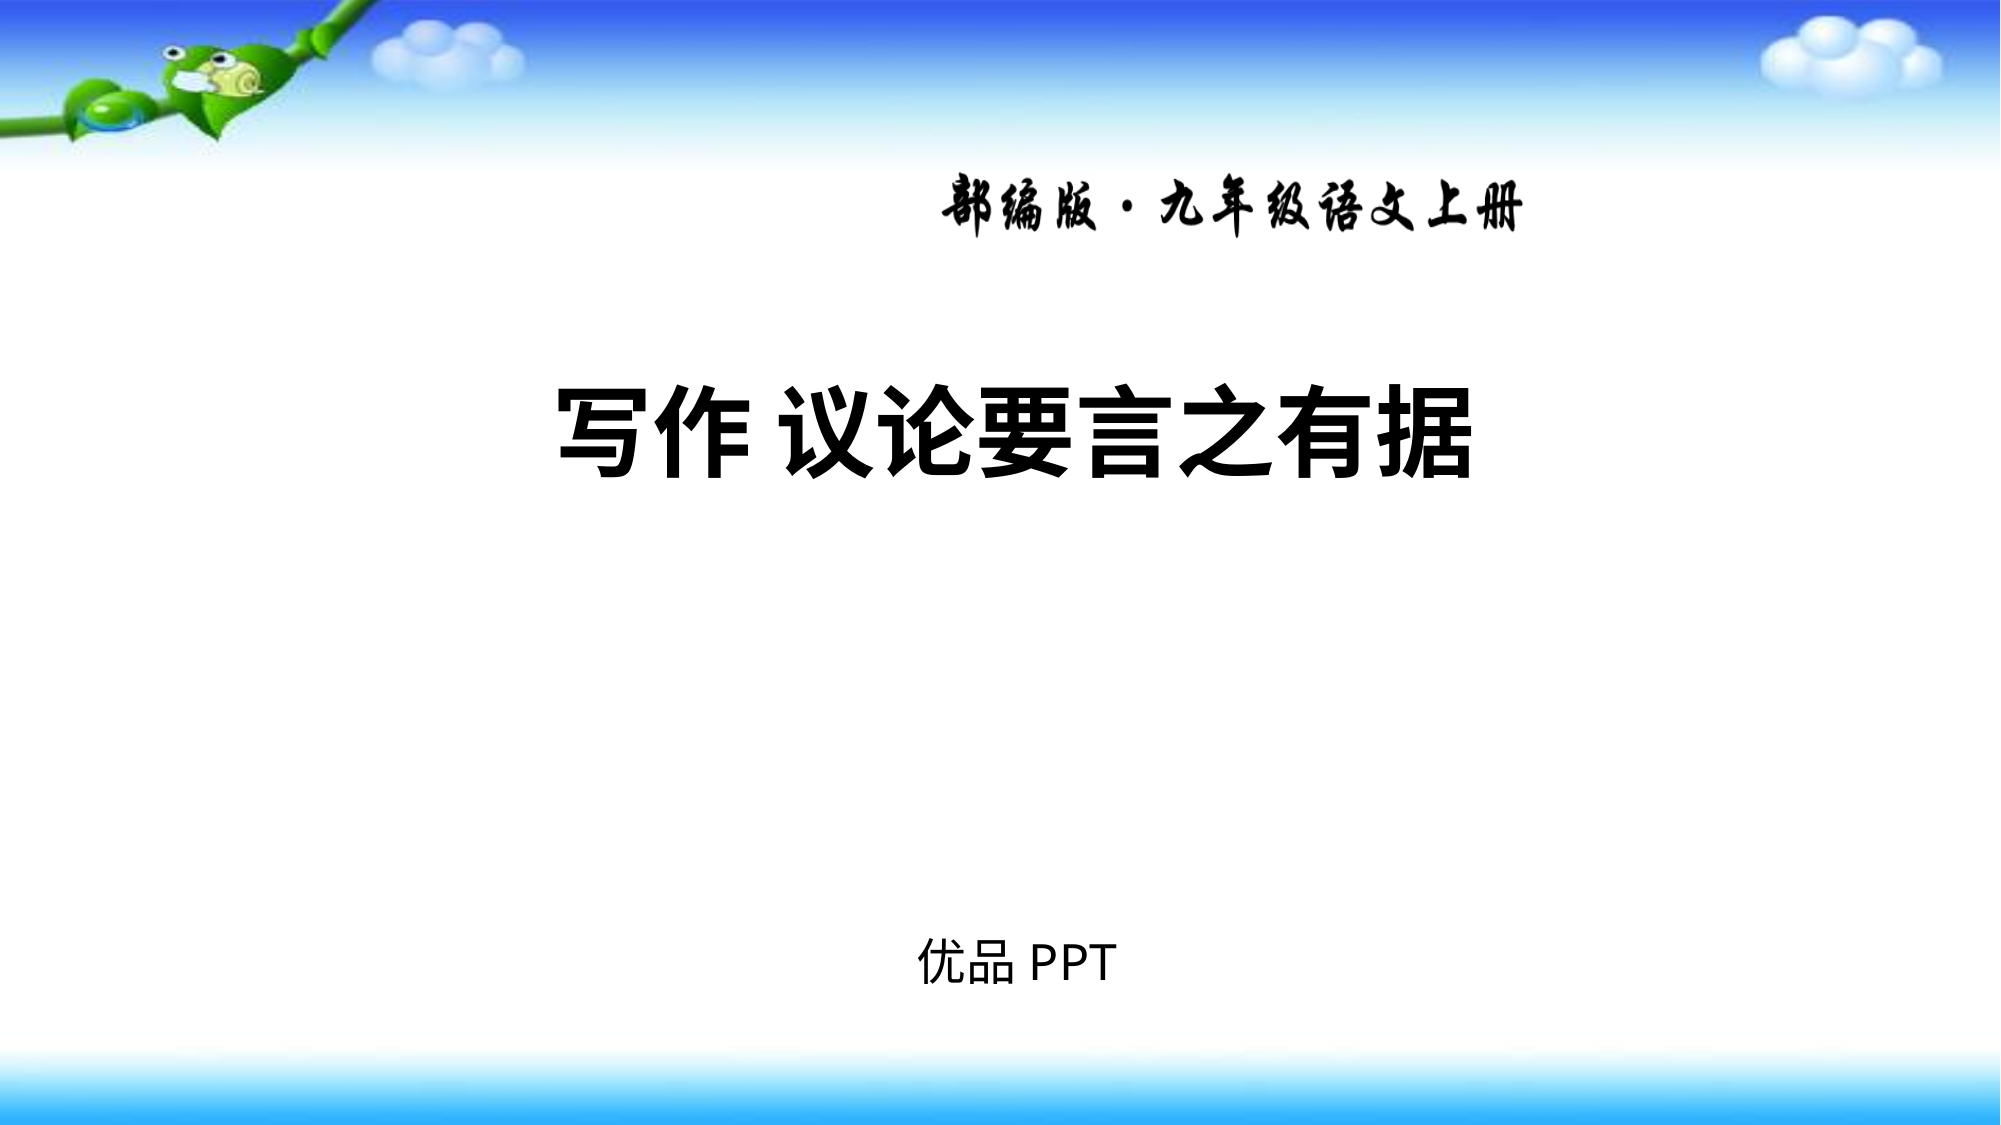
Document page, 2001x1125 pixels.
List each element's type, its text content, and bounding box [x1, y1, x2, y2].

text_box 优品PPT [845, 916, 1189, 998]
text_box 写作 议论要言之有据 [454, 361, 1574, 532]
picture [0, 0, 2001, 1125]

_ _ _

• Task details
Copy out every entry above, character for character, excluding pictures.

• Output of the exercise
Document page, 2001x1125 pixels.
List each element's type, its text content, and bounding box [x1, y1, x2, y2].

text_box 优品PPT [845, 916, 1189, 998]
text_box 写作 议论要言之有据 [454, 361, 1574, 532]
picture [0, 0, 2001, 1125]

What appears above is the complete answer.